My understanding of the architecture (but I could be wrong) is the following:
CPU clusters --(4x256b)–> DSU-120 @1.3 GHz (L3) --(1x256b)–> CI-700 @1.5 GHz --(128b x 6.4 MT/s)–> LPDDR5.

Thus we’d have a total of ~166 GB/s to L3 (which seems to roughly match my observations) but a bottleneck of 41 or 48 GB/s to CI-700 thus RAM. It’s not entirely clear to me how other chips deal with this because DSU-CI is 256b, and CI tops to 2 GHz on 5nm chips (i.e. 64 GB/s). Maybe larger chips implement multiple CI when they have multiple memory channels, I don’t know. Or maybe it’s possible to connect multiple DSU to a single CI.

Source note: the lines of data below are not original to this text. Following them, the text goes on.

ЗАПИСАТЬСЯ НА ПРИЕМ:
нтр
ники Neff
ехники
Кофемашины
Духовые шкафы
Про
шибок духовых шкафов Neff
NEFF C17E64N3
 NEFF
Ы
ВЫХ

This chip remains a bit awkward with internal bottlenecks that are lower than the external ones. However we need to keep in mind that it’s built around medium cores and targets a balance between efficiency, performance and cost. For example it still achieves a higher bandwidth than with a single DRAM channel, so even if it reaches certain limitations, this stems from a set of reasonable design choices that also consider cost and power usage.

I’ve copy-pasted your build commands directly into my shell.

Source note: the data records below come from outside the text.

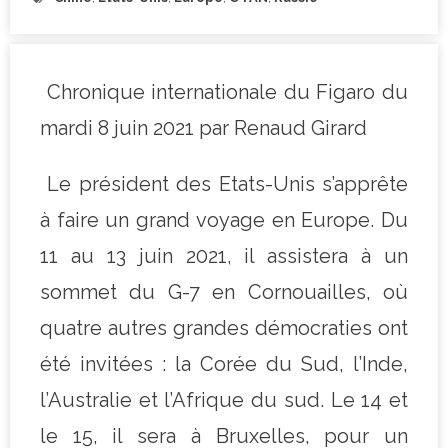
Chronique internationale du Figaro du
mardi 8 juin 2021 par Renaud Girard
Le président des Etats-Unis s’apprête
à faire un grand voyage en Europe. Du
11 au 13 juin 2021, il assistera à un
sommet du G-7 en Cornouailles, où
quatre autres grandes démocraties ont
été invitées : la Corée du Sud, l’Inde,
l’Australie et l’Afrique du sud. Le 14 et
le 15, il sera à Bruxelles, pour un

BTW I’ve retested on Q4_K_M to make sure we’re comparing apples to apples (I was on Q4_1 before) and PP is even slightly faster with llama:

With ik-llama it’s slightly slower however:

ik-llama isn’t super stable for me. Some models fail to load or cause random crashes, but there’s probably some good stuff to pick there for the prompt processing.

Thanks for the detail here. With the architecture you suspect of the Cix P1, do you know if this might potentially bode well for the NPU? It sounds like you might be suggesting that NPU bypasses L3 and has direct access to RAM via CI-700 (maybe I’ve misinterpreted though)? Any idea if there are any other constraints discovered as it relates to the NPU (e.g. I remember the RK3588 NPU only being able to access memory within the first 4GB range - or something to that effect).

ik-llama isn’t super stable for me. Some models fail to load or cause random crashes, but there’s probably some good stuff to pick there for the prompt processing.

I haven’t had ik-llama exlusive problems yet, but I do get seem to get some hard crashes while benching larger models (70B) on both ik-llama.cpp and llama.cpp. I haven’t actually done a memtest yet to see whether something might be faulty there though. If relevant, I’m using the Radxa Debian Image.

I don’t think the NPU nor the GPU will have any issues as they’re connected outside of the DSU (dynamiq shared unit), thus closer to the memory controller. For me the limitation really is between DSU and CI-700. This, if one day the NPU would ever become generally supported, we could imagine doubling the token generation rate. On the other hand, with NPUs you have less choices of quantization, for example it will be either int4 or int8 but you won’t have optimal Q4_K_M or Q5_K_M which provide great compromises of performance, memory usage and quality, which means that if Q4_0 is too bad quality for you, you’ll need to switch to Q8_0, which will effectively consume twice the memory bandwidth, hence use all that was gained by bypassing the congested busses. Thus at least it could improve the quality at the same speed.

Thanks for all the detail, really appreciate it. Really hoping we get some quality NPU libs soon so that we can see what the potential performance might actually be like (unfortunately, the Cix repos are still in pretty poor shape - and the LLM demos don’t make use of the NPU at all so far as I can tell).